Haji SH, Abdulazeez AM. Comparability of optimization methods primarily based on gradient descent algorithm: a assessment. PalArch’s J Archaeol Egypt/Egyptology. 2021;18(4):2715–43.
Kundu R, Basak H, Singh PK, Ahmadian A, Ferrara M, Sarkar R. Fuzzy rank-based fusion of CNN fashions utilizing Gompertz operate for screening COVID-19 CT-scans. Sci Rep. 2021;11(1):1–12.
Mahesh TR, Vinoth Kumar V, Muthukumaran V, Shashikala HK, Swapna B. Suresh Guluwadi, Efficiency Evaluation of XGBoost Ensemble Strategies for Survivability with the Classification of Breast Most cancers. J Sensors. 2022;2022:8. https://doi.org/10.1155/2022/4649510. Article ID 4649510.

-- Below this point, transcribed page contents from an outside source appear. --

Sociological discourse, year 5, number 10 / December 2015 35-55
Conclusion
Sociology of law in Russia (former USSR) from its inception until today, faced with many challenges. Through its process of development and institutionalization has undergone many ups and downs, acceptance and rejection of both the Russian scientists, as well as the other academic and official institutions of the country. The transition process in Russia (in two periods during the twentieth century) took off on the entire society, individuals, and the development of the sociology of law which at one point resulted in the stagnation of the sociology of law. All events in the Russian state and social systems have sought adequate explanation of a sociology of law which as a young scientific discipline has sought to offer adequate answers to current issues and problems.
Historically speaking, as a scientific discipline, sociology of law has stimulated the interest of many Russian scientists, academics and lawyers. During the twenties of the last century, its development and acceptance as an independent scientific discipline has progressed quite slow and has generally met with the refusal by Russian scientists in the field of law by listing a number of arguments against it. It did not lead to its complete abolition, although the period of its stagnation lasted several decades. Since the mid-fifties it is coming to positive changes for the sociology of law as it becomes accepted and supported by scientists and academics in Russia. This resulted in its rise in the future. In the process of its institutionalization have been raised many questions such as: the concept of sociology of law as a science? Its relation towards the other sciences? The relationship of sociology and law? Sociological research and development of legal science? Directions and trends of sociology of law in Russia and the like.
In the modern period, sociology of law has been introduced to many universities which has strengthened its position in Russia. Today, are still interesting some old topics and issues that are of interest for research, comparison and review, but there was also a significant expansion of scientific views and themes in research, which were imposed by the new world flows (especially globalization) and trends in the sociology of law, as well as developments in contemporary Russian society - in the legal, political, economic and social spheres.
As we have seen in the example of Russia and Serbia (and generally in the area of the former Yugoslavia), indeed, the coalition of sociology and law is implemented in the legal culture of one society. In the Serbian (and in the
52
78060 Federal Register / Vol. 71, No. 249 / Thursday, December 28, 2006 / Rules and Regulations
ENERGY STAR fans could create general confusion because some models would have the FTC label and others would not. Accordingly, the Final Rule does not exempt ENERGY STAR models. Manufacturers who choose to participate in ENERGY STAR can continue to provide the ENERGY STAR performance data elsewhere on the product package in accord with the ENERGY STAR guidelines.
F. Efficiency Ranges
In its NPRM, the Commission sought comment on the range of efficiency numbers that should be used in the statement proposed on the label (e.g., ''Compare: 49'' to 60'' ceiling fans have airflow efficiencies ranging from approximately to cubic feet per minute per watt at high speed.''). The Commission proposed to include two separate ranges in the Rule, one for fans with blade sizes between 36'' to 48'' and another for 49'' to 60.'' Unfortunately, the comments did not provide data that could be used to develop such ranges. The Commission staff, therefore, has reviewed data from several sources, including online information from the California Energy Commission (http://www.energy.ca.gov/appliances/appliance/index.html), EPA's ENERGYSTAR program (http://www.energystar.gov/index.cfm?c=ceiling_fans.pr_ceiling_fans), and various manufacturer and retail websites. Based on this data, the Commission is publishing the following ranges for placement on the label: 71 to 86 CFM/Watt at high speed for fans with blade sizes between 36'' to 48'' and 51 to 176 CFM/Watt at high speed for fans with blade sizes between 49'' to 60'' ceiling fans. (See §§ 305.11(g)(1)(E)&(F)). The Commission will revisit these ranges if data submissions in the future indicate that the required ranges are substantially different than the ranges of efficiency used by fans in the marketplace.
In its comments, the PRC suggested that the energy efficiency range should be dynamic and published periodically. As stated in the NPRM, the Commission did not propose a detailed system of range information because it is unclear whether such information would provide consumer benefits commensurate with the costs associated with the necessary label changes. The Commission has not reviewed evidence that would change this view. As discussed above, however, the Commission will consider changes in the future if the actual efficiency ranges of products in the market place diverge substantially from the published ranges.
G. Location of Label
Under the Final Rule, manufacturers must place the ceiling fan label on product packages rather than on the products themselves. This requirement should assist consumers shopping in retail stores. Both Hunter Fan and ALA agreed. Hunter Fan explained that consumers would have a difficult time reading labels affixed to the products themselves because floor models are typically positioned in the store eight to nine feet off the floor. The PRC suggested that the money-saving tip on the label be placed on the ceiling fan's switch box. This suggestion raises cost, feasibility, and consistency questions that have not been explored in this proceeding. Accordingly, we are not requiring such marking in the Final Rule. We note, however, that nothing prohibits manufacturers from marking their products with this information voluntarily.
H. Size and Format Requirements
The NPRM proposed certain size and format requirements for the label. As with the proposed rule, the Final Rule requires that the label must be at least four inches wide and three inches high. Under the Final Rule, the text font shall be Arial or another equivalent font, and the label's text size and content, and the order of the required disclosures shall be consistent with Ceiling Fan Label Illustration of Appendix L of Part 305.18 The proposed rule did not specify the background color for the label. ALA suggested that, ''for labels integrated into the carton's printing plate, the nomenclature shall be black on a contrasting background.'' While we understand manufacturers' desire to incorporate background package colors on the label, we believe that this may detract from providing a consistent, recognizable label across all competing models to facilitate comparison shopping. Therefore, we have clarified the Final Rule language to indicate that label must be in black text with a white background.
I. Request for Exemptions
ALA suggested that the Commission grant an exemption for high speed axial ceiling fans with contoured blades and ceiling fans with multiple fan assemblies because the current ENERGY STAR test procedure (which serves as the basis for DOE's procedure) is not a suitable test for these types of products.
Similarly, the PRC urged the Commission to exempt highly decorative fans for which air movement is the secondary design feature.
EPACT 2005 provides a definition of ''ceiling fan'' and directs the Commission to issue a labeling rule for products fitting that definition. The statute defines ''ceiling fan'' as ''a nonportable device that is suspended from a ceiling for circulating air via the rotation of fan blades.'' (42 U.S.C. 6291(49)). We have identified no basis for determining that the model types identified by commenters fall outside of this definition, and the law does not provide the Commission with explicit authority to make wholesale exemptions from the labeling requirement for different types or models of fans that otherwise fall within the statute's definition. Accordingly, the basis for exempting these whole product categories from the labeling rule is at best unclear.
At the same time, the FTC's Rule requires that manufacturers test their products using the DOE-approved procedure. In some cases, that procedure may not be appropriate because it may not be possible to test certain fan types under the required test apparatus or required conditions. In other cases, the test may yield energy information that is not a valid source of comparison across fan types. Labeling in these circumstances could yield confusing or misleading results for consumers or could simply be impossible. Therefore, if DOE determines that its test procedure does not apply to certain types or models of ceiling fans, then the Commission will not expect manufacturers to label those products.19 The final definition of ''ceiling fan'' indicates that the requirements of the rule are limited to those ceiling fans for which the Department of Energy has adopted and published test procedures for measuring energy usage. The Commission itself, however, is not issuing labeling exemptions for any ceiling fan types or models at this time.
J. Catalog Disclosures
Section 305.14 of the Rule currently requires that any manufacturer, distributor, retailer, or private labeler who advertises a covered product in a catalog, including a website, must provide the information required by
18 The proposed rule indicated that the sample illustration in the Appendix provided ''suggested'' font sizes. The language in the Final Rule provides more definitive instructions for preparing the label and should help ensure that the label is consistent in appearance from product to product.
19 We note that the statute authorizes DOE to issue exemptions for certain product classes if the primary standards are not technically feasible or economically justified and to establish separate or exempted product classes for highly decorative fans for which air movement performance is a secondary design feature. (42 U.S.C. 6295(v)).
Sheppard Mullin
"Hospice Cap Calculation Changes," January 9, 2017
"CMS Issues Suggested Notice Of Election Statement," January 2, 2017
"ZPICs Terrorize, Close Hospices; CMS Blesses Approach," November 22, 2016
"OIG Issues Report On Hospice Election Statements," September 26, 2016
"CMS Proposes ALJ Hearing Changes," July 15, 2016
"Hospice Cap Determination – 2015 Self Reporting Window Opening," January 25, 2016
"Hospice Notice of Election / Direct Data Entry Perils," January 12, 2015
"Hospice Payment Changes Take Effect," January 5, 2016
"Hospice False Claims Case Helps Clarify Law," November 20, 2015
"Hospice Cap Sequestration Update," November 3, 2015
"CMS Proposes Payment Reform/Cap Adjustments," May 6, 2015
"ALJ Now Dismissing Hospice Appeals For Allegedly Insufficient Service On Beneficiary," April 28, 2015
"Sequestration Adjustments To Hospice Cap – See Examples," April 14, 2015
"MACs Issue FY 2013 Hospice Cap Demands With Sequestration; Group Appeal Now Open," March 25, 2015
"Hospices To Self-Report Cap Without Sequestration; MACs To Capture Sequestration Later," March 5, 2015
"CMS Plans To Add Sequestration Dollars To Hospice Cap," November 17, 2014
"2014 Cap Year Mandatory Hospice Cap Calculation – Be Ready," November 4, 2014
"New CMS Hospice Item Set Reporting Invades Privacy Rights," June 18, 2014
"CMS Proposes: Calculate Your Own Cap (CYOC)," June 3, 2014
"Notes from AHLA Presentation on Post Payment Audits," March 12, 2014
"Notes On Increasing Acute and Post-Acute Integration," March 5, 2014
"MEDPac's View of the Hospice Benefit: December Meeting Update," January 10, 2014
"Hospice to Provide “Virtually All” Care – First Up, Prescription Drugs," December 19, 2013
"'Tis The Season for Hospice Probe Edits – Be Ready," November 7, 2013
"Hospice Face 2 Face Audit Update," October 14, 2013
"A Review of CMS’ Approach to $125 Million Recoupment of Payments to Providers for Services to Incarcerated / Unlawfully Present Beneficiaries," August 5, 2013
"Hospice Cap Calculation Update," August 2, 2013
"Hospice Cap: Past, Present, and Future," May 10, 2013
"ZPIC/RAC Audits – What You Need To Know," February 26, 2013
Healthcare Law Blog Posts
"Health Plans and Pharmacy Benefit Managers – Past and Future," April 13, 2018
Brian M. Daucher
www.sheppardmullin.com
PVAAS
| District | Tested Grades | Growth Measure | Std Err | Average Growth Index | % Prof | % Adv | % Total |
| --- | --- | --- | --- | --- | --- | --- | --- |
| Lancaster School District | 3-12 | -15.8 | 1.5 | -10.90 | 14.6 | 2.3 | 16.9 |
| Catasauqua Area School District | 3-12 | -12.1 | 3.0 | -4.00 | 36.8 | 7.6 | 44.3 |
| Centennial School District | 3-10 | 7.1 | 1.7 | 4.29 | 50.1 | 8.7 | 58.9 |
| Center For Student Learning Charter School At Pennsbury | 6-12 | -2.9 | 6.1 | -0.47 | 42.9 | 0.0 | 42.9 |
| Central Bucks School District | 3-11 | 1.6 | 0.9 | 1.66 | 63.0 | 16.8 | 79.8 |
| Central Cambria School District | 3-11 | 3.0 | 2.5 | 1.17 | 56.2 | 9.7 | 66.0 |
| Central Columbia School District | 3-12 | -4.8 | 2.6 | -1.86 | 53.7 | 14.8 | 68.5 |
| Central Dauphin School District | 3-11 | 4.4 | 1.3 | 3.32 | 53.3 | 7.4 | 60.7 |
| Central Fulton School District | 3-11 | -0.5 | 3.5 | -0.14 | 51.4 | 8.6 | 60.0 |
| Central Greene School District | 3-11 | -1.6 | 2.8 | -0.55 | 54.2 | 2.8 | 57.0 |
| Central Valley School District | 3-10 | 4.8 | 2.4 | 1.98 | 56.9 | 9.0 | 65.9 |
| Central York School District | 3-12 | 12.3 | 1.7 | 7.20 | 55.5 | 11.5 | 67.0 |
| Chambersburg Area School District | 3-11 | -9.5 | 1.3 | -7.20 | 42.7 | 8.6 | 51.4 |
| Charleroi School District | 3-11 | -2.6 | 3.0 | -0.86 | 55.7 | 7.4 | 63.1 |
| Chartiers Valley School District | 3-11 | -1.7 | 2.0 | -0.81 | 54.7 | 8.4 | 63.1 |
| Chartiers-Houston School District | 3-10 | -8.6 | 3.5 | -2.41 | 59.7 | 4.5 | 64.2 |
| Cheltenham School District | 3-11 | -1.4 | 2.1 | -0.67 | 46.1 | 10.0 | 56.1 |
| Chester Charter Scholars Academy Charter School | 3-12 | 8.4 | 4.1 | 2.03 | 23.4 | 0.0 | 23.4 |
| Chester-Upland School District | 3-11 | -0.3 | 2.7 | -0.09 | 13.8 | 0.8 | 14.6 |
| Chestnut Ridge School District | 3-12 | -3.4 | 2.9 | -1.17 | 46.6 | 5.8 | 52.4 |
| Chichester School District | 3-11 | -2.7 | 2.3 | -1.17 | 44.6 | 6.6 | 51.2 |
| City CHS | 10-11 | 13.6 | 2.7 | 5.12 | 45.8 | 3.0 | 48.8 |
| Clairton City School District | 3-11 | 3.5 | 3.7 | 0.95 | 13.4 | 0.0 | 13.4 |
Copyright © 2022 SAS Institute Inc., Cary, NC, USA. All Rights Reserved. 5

Rajaraman S, Antani SK. Modality-specific deep studying mannequin ensembles towards bettering TB detection in chest radiographs. IEEE Entry. 2020;8:27318–26.
Mahesh TR, Vinoth Kumar V, Vivek V, et al. Early predictive mannequin for breast most cancers classification utilizing blended ensemble studying. Int J Syst Assur Eng Manag. 2022. https://doi.org/10.1007/s13198-022-01696-0.
Sahu B, Panigrahi A, Rout SK. DCNN-SVM: a brand new strategy for lung most cancers detection. Latest advances in laptop primarily based Techniques, processes and functions. CRC; 2020. pp. 97–105.
Sahu B, Mohanty S, Rout S. A hybrid strategy for breast most cancers classification and prognosis. EAI Endorsed Trans Scalable Inform Syst. 2019;6(20).